Thomas,
Thanks for your help. Your information was very helpful. I do have a couple of follow up questions now that I have my program semi working. First, I'm having a problem with TDLambda where the values in the v vector grow out of control. I have a simple example in which the computer navigates an 8x8 grid and attempts to learn the fastest route to a specific position. Repeating this experiment with the TD code or TDLambda where lambda=0 shows that the computer very quickly learns the quickest path to the goal. However, when I increase lambda, the computer wanders around without noticeably learning, and the values in the v vector increase to infinity with a speed partially determined by the value of lambda. Do you have any idea what could cause this behavior? I am not using an eligibility trace and am leaving that argument out of the constructor, although my understanding is that these are improvements to the TDLambda algorithm but not necessary.
Second, clarification on the nbFeatures argument, my end goal is to use TDLambda to play checkers. The state of my system can therefore be described as an array of values of length 64. This is what I was using for x_t and x_tp1. However, after watching the v vector update (even with lambda=0), I'm wondering if I misunderstood. Should nbFeatures be the number of possible states of the board? Currently with nbFeatures=64 and lambda=0 the values in the v vector still grows to infinity over time, which appears to be due to the fact that even when the board state changes, most pieces don't move which increases the value of their corresponding position in v.

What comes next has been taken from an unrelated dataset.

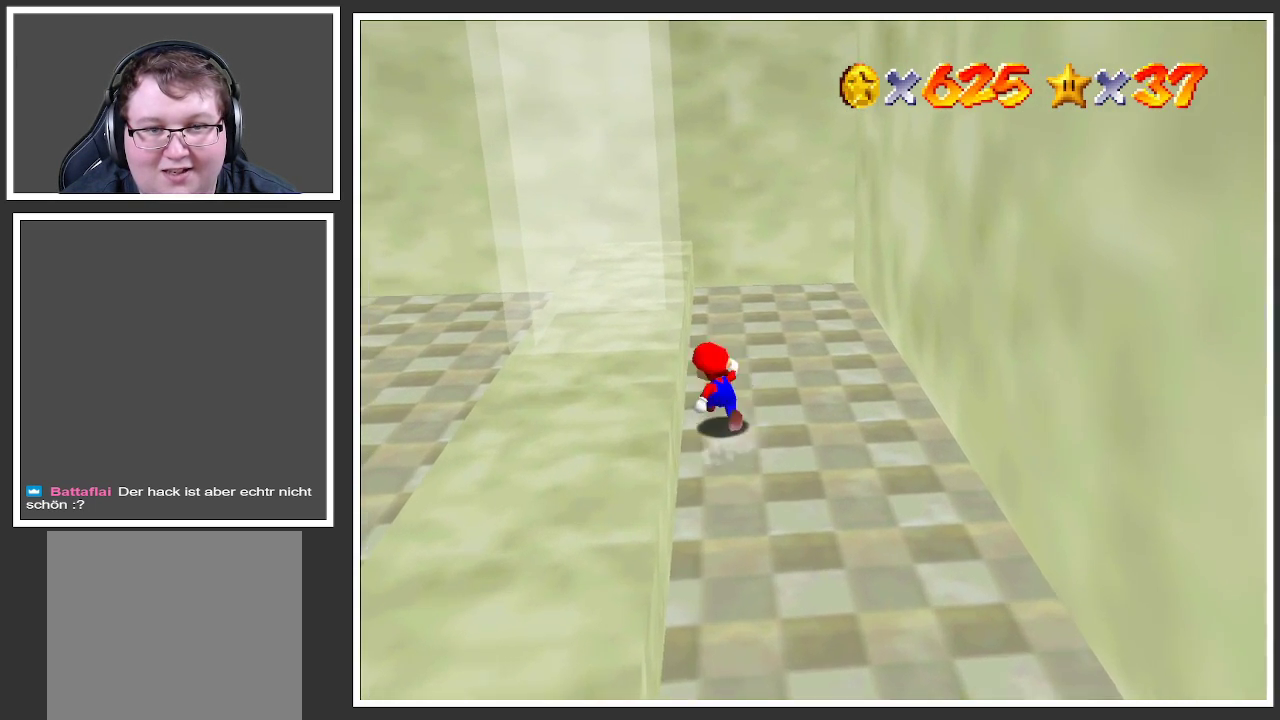
{"buttons": [], "left_stick": "up", "right_stick": "center", "events": [[117, "left_stick", "center"], [317, "left_stick", "up"]]}
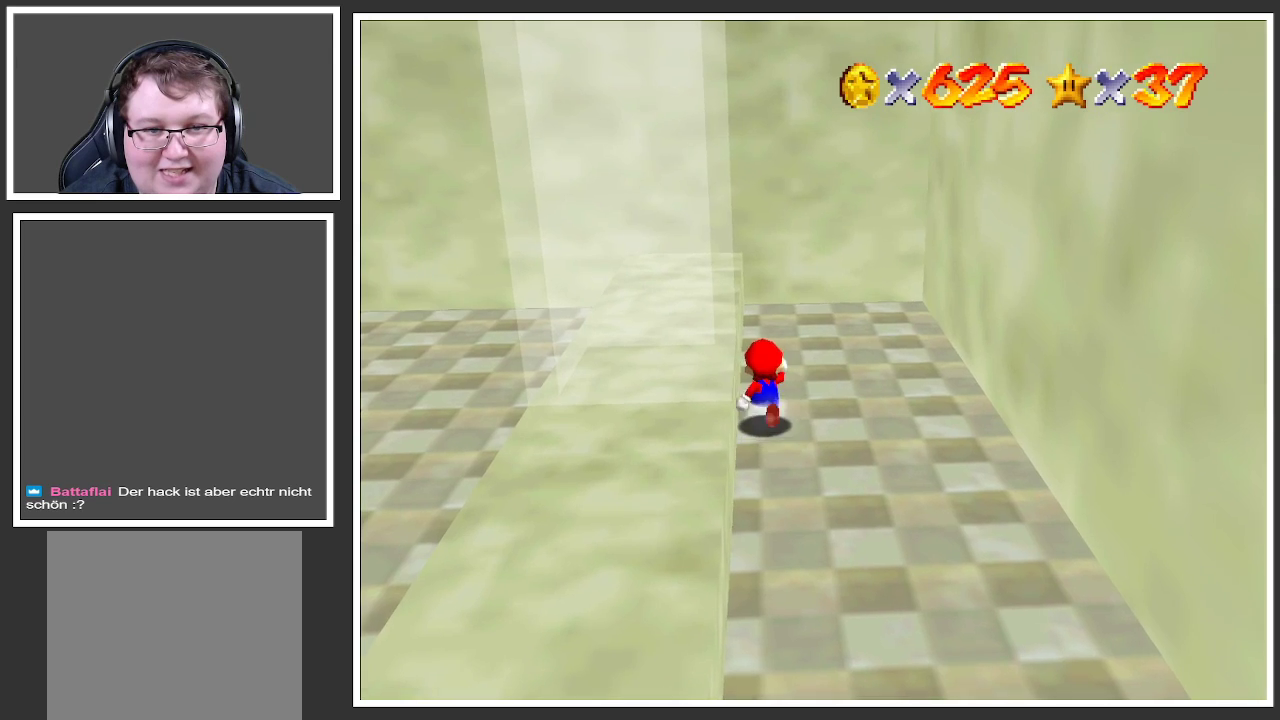
{"buttons": ["A"], "left_stick": "right", "right_stick": "center", "events": [[83, "left_stick", "right"], [500, "A", "down"]]}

Lastly, I have been storing v as a bin file after every iteration of the algorithm through a game with the idea that I could shutdown the program, and start it up again where the last run left of learning. However, I don't see anyway to set v since it is protected. Do I have the right idea that this would allow me to pick up learning where an early run left off, and if so is there anyway to do this without altering your code?
Thanks for all your help,
Ryan